From the entries below, return every line that includes the word "Szeroka".
-- Source material follows --
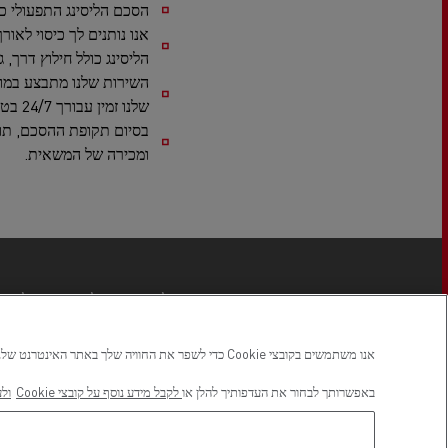
הסכם הליסינג התפעולי כ
אנו נותנים לך כיסוי ל
הליסינג כולל חילוץ דרך, ג
השירות שלנו מתבצע במוס
שלנו זמין עבורך 24/7 בטלפון: 5789*.
בסיום תקופת ההסכם, תוכ
ומכירה של המשאית.
למי מתאים ליסינג תפעולי?
ליסינג תפעולי מתאים לחברות
אנו משתמשים בקובצי Cookie כדי לשפר את החוויה שלך באתר האינטרנט שלנו, כדי לשמור את העדפותיך וכדי לאפשר מדידה של ביצועי האתר. באפשרותך לעדכן או לשנות את העדפותיך בכל עת, במרכז העדפות קובצי ה-Cookie שלנו, בלחיצה על סמל המגן בפינה השמאלית התחתונה של כל דף.
על אחזקה וניהול הכלים, רכש
באפשרותך לבחור את העדפותיך להלן או
לקבל מידע נוסף על קובצי Cookie
ולע
עסקת הליסינג היא עסקה לל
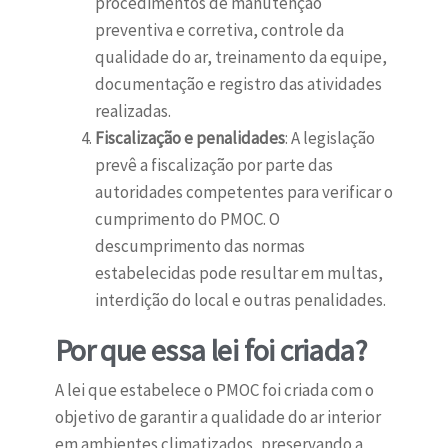
procedimentos de manutenção
preventiva e corretiva, controle da
qualidade do ar, treinamento da equipe,
documentação e registro das atividades
realizadas.
Fiscalização e penalidades
: A legislação
prevê a fiscalização por parte das
autoridades competentes para verificar o
cumprimento do PMOC. O
descumprimento das normas
estabelecidas pode resultar em multas,
interdição do local e outras penalidades.
Por que essa lei foi criada?
A lei que estabelece o PMOC foi criada com o
objetivo de garantir a qualidade do ar interior
em ambientes climatizados, preservando a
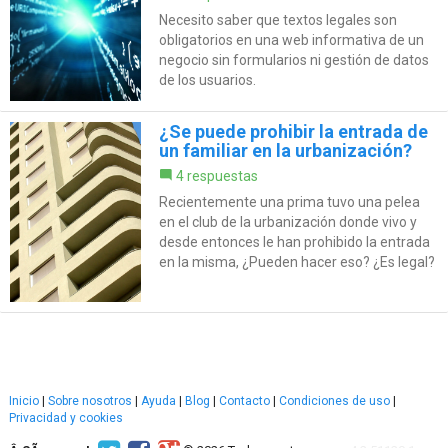
Necesito saber que textos legales son
obligatorios en una web informativa de un
negocio sin formularios ni gestión de datos
de los usuarios.
¿Se puede prohibir la entrada de
un familiar en la urbanización?
4 respuestas
Recientemente una prima tuvo una pelea
en el club de la urbanización donde vivo y
desde entonces le han prohibido la entrada
en la misma, ¿Pueden hacer eso? ¿Es legal?
Inicio
|
Sobre nosotros
|
Ayuda
|
Blog
|
Contacto
|
Condiciones de uso
|
Privacidad y cookies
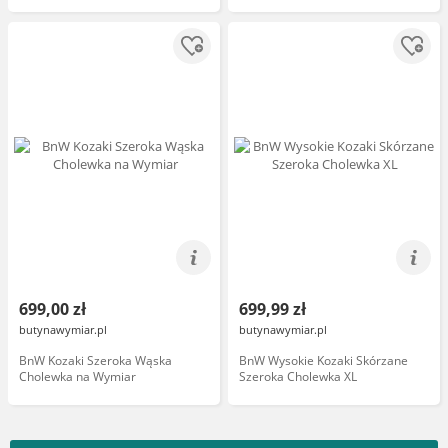
699,00 zł
699,99 zł
butynawymiar.pl
butynawymiar.pl
BnW Kozaki Szeroka Wąska
BnW Wysokie Kozaki Skórzane
Cholewka na Wymiar
Szeroka Cholewka XL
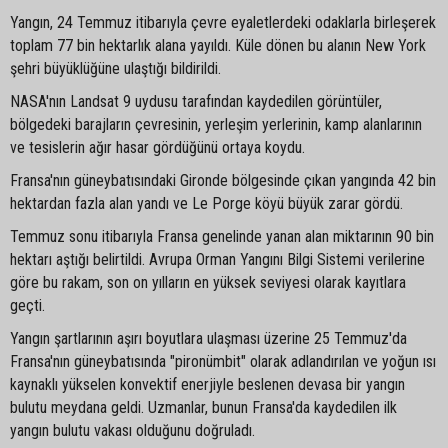
Yangın, 24 Temmuz itibarıyla çevre eyaletlerdeki odaklarla birleşerek
toplam 77 bin hektarlık alana yayıldı. Küle dönen bu alanın New York
şehri büyüklüğüne ulaştığı bildirildi.
NASA'nın Landsat 9 uydusu tarafından kaydedilen görüntüler,
bölgedeki barajların çevresinin, yerleşim yerlerinin, kamp alanlarının
ve tesislerin ağır hasar gördüğünü ortaya koydu.
Fransa'nın güneybatısındaki Gironde bölgesinde çıkan yangında 42 bin
hektardan fazla alan yandı ve Le Porge köyü büyük zarar gördü.
Temmuz sonu itibarıyla Fransa genelinde yanan alan miktarının 90 bin
hektarı aştığı belirtildi. Avrupa Orman Yangını Bilgi Sistemi verilerine
göre bu rakam, son on yılların en yüksek seviyesi olarak kayıtlara
geçti.
Yangın şartlarının aşırı boyutlara ulaşması üzerine 25 Temmuz'da
Fransa'nın güneybatısında "pironümbit" olarak adlandırılan ve yoğun ısı
kaynaklı yükselen konvektif enerjiyle beslenen devasa bir yangın
bulutu meydana geldi. Uzmanlar, bunun Fransa'da kaydedilen ilk
yangın bulutu vakası olduğunu doğruladı.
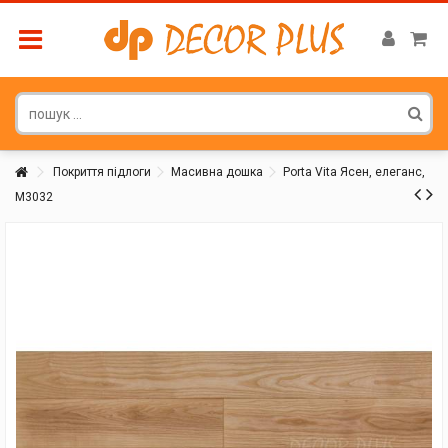
Покриття підлоги
Масивна дошка
Porta Vita Ясен, елеганс,
М3032
Покупатель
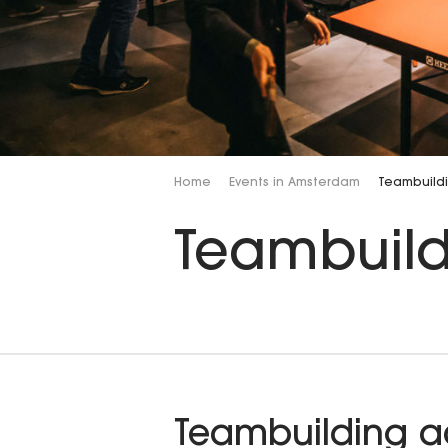
Home
Events in Amsterdam
Teambuild
Teambuild
Teambuilding ac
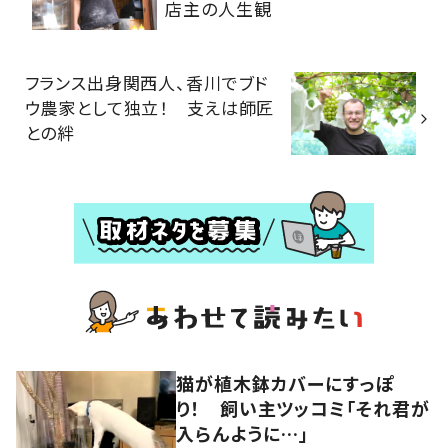
店主の人生観
フランス出身関西人、香川でブド
ウ農家として独立！ 支えは師匠
との絆
猫が植木鉢カバーにすっぽ
り！ 飼い主ツッコミ「それ君が
入らんように…」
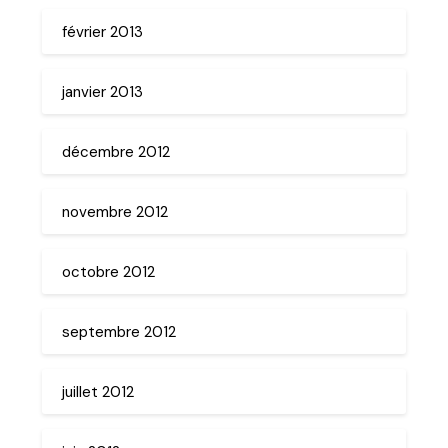
février 2013
janvier 2013
décembre 2012
novembre 2012
octobre 2012
septembre 2012
juillet 2012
-- Source material concluded --
== Output of the exercise ==
BnW Kozaki Szeroka Wąska
Szeroka Cholewka XL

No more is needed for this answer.